L’appréciation souveraine des motifs de la rupture permet de sauvegarder l’accord des parties. L’administration soutenait que le consentement du salarié était vicié. Elle invoquait un contexte de suppression de postes. La Cour examine les éléments concrets de l’espèce. Elle note que le salarié a “réaffirmé” que la rupture était liée à “des raisons personnelles concernant ses temps de trajet”. L’employeur est resté le même malgré le changement de site. La Cour souligne que l’administration “ne produit aucune pièce” pour prouver une imposition. Elle relève aussi la rapidité de la décision de refus. Le contrôle judiciaire se fonde ainsi sur la réalité des volontés. Il protège la liberté contractuelle des parties contre une présomption administrative.

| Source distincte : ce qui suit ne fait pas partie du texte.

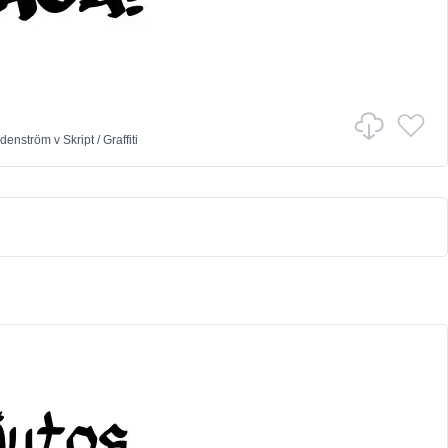
denström
v
Skript
/
Graffiti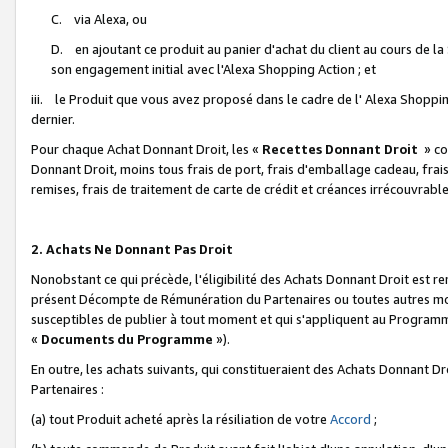
C. via Alexa, ou
D. en ajoutant ce produit au panier d'achat du client au cours de l
son engagement initial avec l'Alexa Shopping Action ; et
iii. le Produit que vous avez proposé dans le cadre de l' Alexa Shopping
dernier.
Pour chaque Achat Donnant Droit, les «
Recettes Donnant Droit
» co
Donnant Droit, moins tous frais de port, frais d'emballage cadeau, frais
remises, frais de traitement de carte de crédit et créances irrécouvrabl
2. Achats Ne Donnant Pas Droit
Nonobstant ce qui précède, l'éligibilité des Achats Donnant Droit est re
présent Décompte de Rémunération du Partenaires ou toutes autres moda
susceptibles de publier à tout moment et qui s'appliquent au Programme 
«
Documents du Programme
»).
En outre, les achats suivants, qui constitueraient des Achats Donnant D
Partenaires :
(a) tout Produit acheté après la résiliation de votre
Accord
;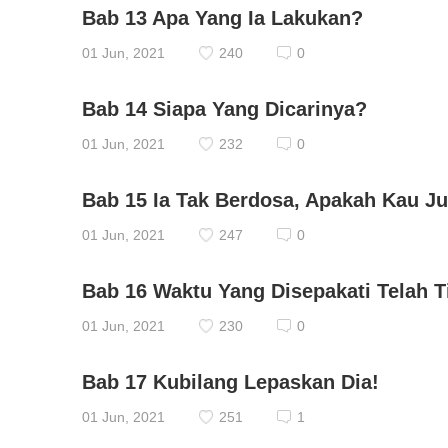
Bab 13 Apa Yang Ia Lakukan?
01 Jun, 2021
240
0
Bab 14 Siapa Yang Dicarinya?
01 Jun, 2021
232
0
Bab 15 Ia Tak Berdosa, Apakah Kau J
01 Jun, 2021
247
0
Bab 16 Waktu Yang Disepakati Telah T
01 Jun, 2021
230
0
Bab 17 Kubilang Lepaskan Dia!
01 Jun, 2021
251
1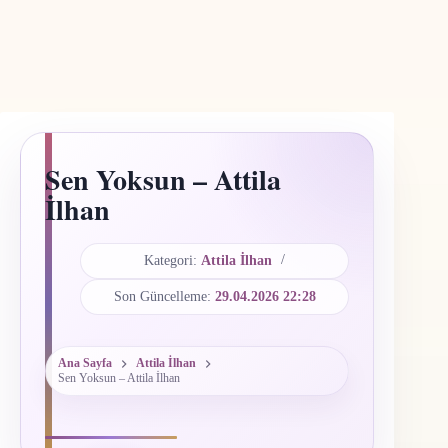
Sen Yoksun – Attila
İlhan
Kategori:
Attila İlhan
Son Güncelleme:
29.04.2026 22:28
Ana Sayfa
Attila İlhan
Sen Yoksun – Attila İlhan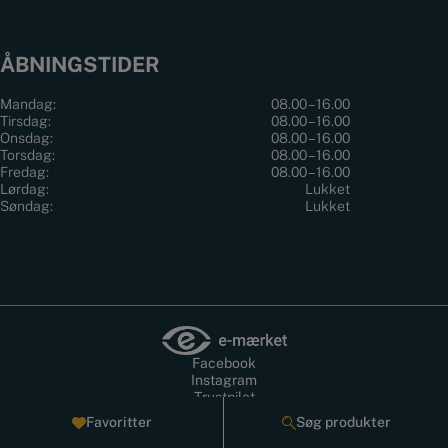
ÅBNINGSTIDER
Mandag:
08.00 – 16.00
Tirsdag:
08.00 – 16.00
Onsdag:
08.00 – 16.00
Torsdag:
08.00 – 16.00
Fredag:
08.00 – 16.00
Lørdag:
Lukket
Søndag:
Lukket
Facebook
Instagram
Trustpilot
Tilbage til toppen
Favoritter
Søg produkter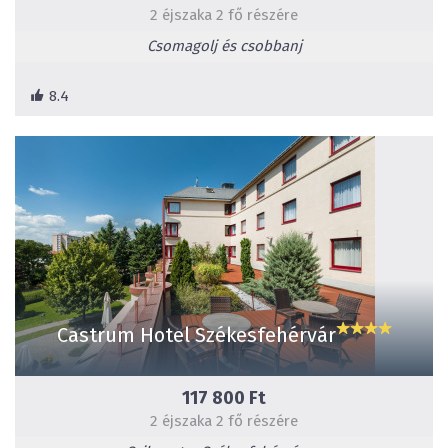
2 éjszaka 2 fő részére
Csomagolj és csobbanj
8.4
Castrum Hotel Székesfehérvár
117 800 Ft
2 éjszaka 2 fő részére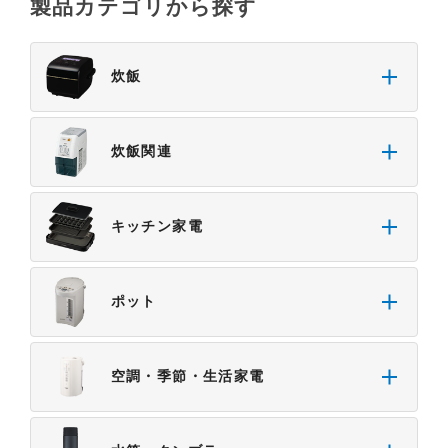
製品カテゴリから探す
安全であること。
・掲載された情報が常に最新のものであること。
・本サイトをご利用になったこと、またはご利用に
炊飯
なれなかったことにより生じる一切の損害。
・予告なしにサーバーの停止、本サービスの変更ま
たは提供の中止・中断を行うこと。また、それによ
炊飯関連
って生じる一切の損害。
キッチン家電
ポット
空調・季節・生活家電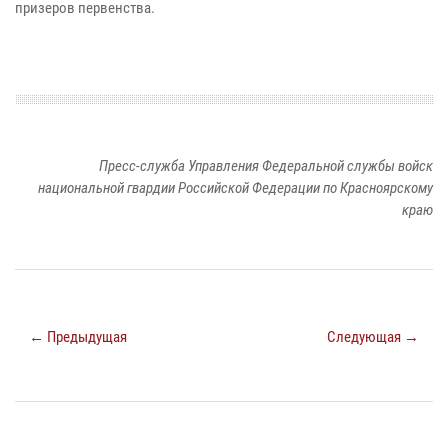
призеров первенства.
Пресс-служба Управления Федеральной службы войск
национальной гвардии Российской Федерации по Красноярскому
краю
← Предыдущая
Следующая →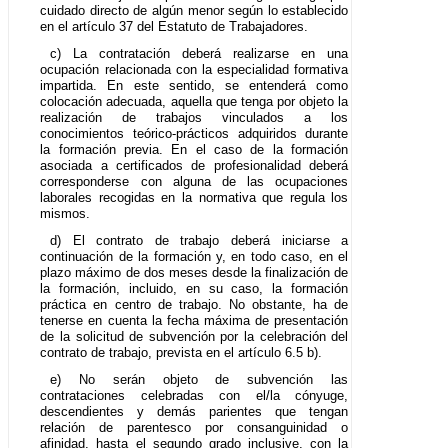
cuidado directo de algún menor según lo establecido
en el artículo 37 del Estatuto de Trabajadores.
c) La contratación deberá realizarse en una
ocupación relacionada con la especialidad formativa
impartida. En este sentido, se entenderá como
colocación adecuada, aquella que tenga por objeto la
realización de trabajos vinculados a los
conocimientos teórico-prácticos adquiridos durante
la formación previa. En el caso de la formación
asociada a certificados de profesionalidad deberá
corresponderse con alguna de las ocupaciones
laborales recogidas en la normativa que regula los
mismos.
d) El contrato de trabajo deberá iniciarse a
continuación de la formación y, en todo caso, en el
plazo máximo de dos meses desde la finalización de
la formación, incluido, en su caso, la formación
práctica en centro de trabajo. No obstante, ha de
tenerse en cuenta la fecha máxima de presentación
de la solicitud de subvención por la celebración del
contrato de trabajo, prevista en el artículo 6.5 b).
e) No serán objeto de subvención las
contrataciones celebradas con el/la cónyuge,
descendientes y demás parientes que tengan
relación de parentesco por consanguinidad o
afinidad, hasta el segundo grado inclusive, con la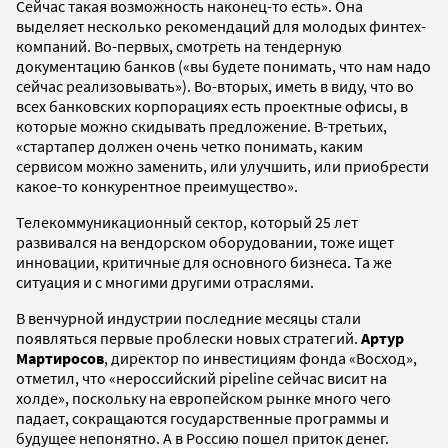
Сейчас такая возможность наконец-то есть». Она
выделяет несколько рекомендаций для молодых финтех-
компаний. Во-первых, смотреть на тендерную
документацию банков («вы будете понимать, что нам надо
сейчас реализовывать»). Во-вторых, иметь в виду, что во
всех банковских корпорациях есть проектные офисы, в
которые можно скидывать предложение. В-третьих,
«стартапер должен очень четко понимать, каким
сервисом можно заменить, или улучшить, или приобрести
какое-то конкурентное преимущество».
Телекоммуникационный сектор, который 25 лет
развивался на вендорском оборудовании, тоже ищет
инновации, критичные для основного бизнеса. Та же
ситуация и с многими другими отраслями.
В венчурной индустрии последние месяцы стали
появляться первые проблески новых стратегий.
Артур
Мартиросов
, директор по инвестициям фонда «Восход»,
отметил, что «нероссийский pipeline сейчас висит на
холде», поскольку на европейском рынке много чего
падает, сокращаются государственные программы и
будущее непонятно. А в Россию пошел приток денег.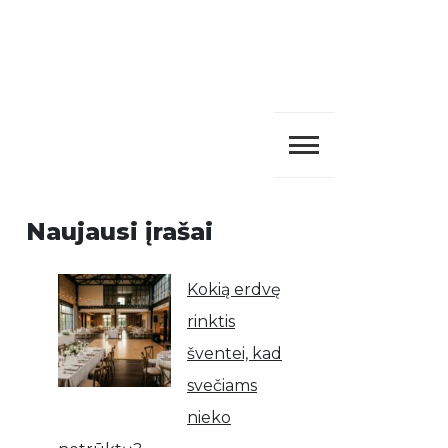
Naujausi įrašai
Kokią erdvę
rinktis
šventei, kad
svečiams
nieko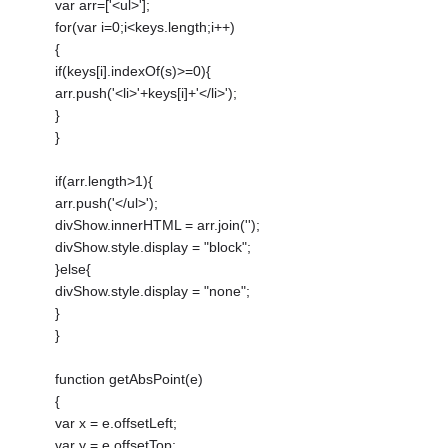
var arr=['<ul>'];
for(var i=0;i<keys.length;i++)
{
if(keys[i].indexOf(s)>=0){
arr.push('<li>'+keys[i]+'</li>');
}
}
if(arr.length>1){
arr.push('</ul>');
divShow.innerHTML = arr.join('');
divShow.style.display = "block";
}else{
divShow.style.display = "none";
}
}
function getAbsPoint(e)
{
var x = e.offsetLeft;
var y = e.offsetTop;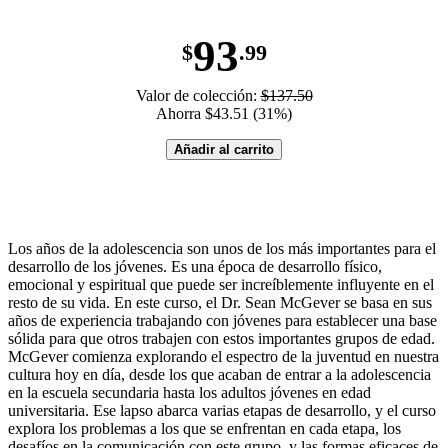
93
$
.99
Valor de colección:
$137.50
Ahorra $43.51 (31%)
Añadir al carrito
Los años de la adolescencia son unos de los más importantes para el
desarrollo de los jóvenes. Es una época de desarrollo físico,
emocional y espiritual que puede ser increíblemente influyente en el
resto de su vida. En este curso, el Dr. Sean McGever se basa en sus
años de experiencia trabajando con jóvenes para establecer una base
sólida para que otros trabajen con estos importantes grupos de edad.
McGever comienza explorando el espectro de la juventud en nuestra
cultura hoy en día, desde los que acaban de entrar a la adolescencia
en la escuela secundaria hasta los adultos jóvenes en edad
universitaria. Ese lapso abarca varias etapas de desarrollo, y el curso
explora los problemas a los que se enfrentan en cada etapa, los
desafíos en la comunicación con este grupo, y las formas eficaces de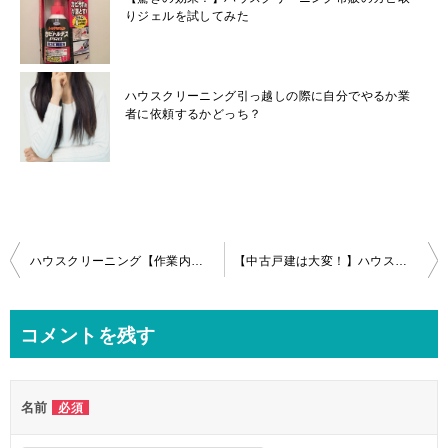
りジェルを試してみた
ハウスクリーニング引っ越しの際に自分でやるか業
者に依頼するかどっち？
投
ハウスクリーニング【作業内容】川崎市のレンジフードのお掃除！
【中古戸建は大変！】ハウスクリーニング4ldkまるごと全体清掃in八王子
稿
ナ
コメントを残す
ビ
ゲ
名前
必須
ー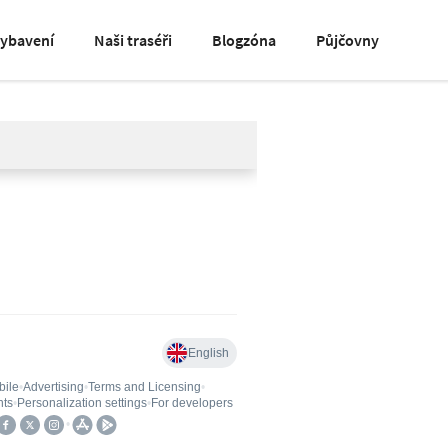
vybavení
Naši traséři
Blogzóna
Půjčovny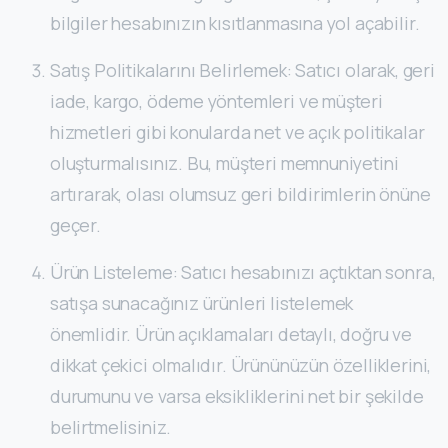
bilgiler hesabınızın kısıtlanmasına yol açabilir.
Satış Politikalarını Belirlemek: Satıcı olarak, geri
iade, kargo, ödeme yöntemleri ve müşteri
hizmetleri gibi konularda net ve açık politikalar
oluşturmalısınız. Bu, müşteri memnuniyetini
artırarak, olası olumsuz geri bildirimlerin önüne
geçer.
Ürün Listeleme: Satıcı hesabınızı açtıktan sonra,
satışa sunacağınız ürünleri listelemek
önemlidir. Ürün açıklamaları detaylı, doğru ve
dikkat çekici olmalıdır. Ürününüzün özelliklerini,
durumunu ve varsa eksikliklerini net bir şekilde
belirtmelisiniz.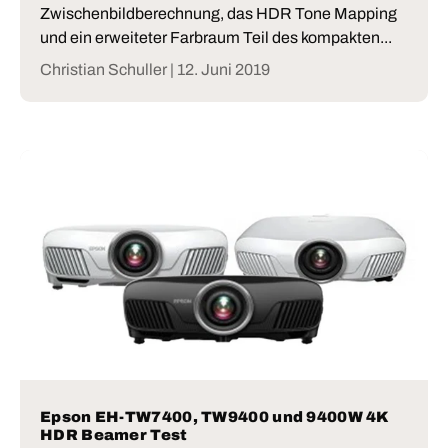
Zwischenbildberechnung, das HDR Tone Mapping
und ein erweiteter Farbraum Teil des kompakten...
Christian Schuller |
12. Juni 2019
Epson EH-TW7400, TW9400 und 9400W 4K
HDR Beamer Test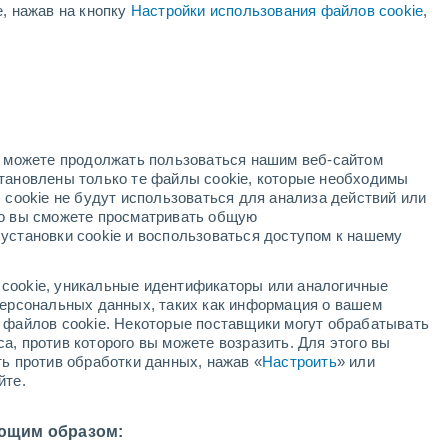
е, нажав на кнопку
Настройки использования файлов cookie
,
й
но можете продолжать пользоваться нашим веб-сайтом
становлены только те файлы cookie, которые необходимы
адар
Метеоспутники
Модели
 cookie не будут использоваться для анализа действий или
ко вы сможете просматривать общую
установки cookie и воспользоваться доступом к нашему
недельник
вторник
среда
четверг
cookie, уникальные идентификаторы или аналогичные
17 Авг.
18 Авг.
19 Авг.
20 Авг.
 персональных данных, таких как информация о вашем
ы файлов cookie. Некоторые поставщики могут обрабатывать
а, против которого вы можете возразить. Для этого вы
ть против обработки данных, нажав «
Настроить
» или
йте.
29°
/
+15°
+30°
/
+17°
+29°
/
+16°
+26°
/
+15°
ющим образом: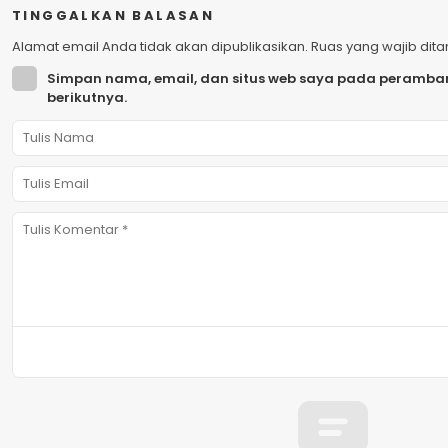
TINGGALKAN BALASAN
Alamat email Anda tidak akan dipublikasikan.
Ruas yang wajib dit
Simpan nama, email, dan situs web saya pada peramban
berikutnya.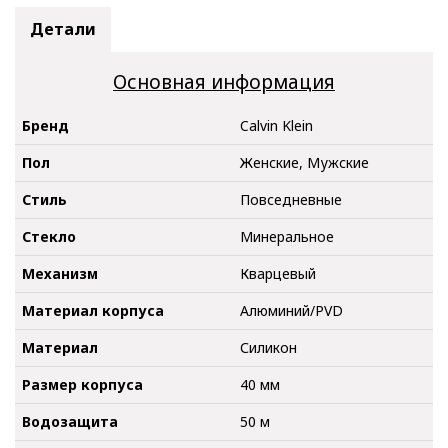
Детали
Основная информация
Бренд
Calvin Klein
Пол
Женские, Мужские
Стиль
Повседневные
Стекло
Минеральное
Механизм
Кварцевый
Материал корпуса
Алюминий/PVD
Материал
Силикон
Размер корпуса
40 мм
Водозащита
50 м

Cette solution consacre une autonomie de la volonté encadrée mais réelle. La jurisprudence antérieure était partagée sur le risque de contournement. La Cour de cassation exigeait déjà un consentement non vicié. L’arrêt de Nancy précise que le contexte économique n’est pas déterminant. La portée de la décision est importante pour la pratique. Elle rappelle que le juge du fond apprécie souverainement les motifs. L’administration ne peut substituer sa propre appréciation. La validité de la rupture dépend des circonstances de l’espèce. Cette approche casuistique évite une rigidité excessive. Elle préserve la souplesse du dispositif de rupture conventionnelle.
Le contrôle opéré par la Cour limite les prérogatives de l’autorité administrative. L’homologation est une formalité substantielle. Son refus doit cependant être motivé par des éléments précis. La Cour estime que le rejet était ici insuffisamment étayé. Cette position renforce les garanties procédurales des parties. Elle peut encourager un recours accru au juge en cas de désaccord. La décision équilibre les impératifs de protection du salarié et de sécurité juridique. Elle évite que la rupture conventionnelle ne devienne inapplicable en période de crise. La solution paraît donc adaptée aux nécessités pratiques tout en respectant l’esprit de la loi.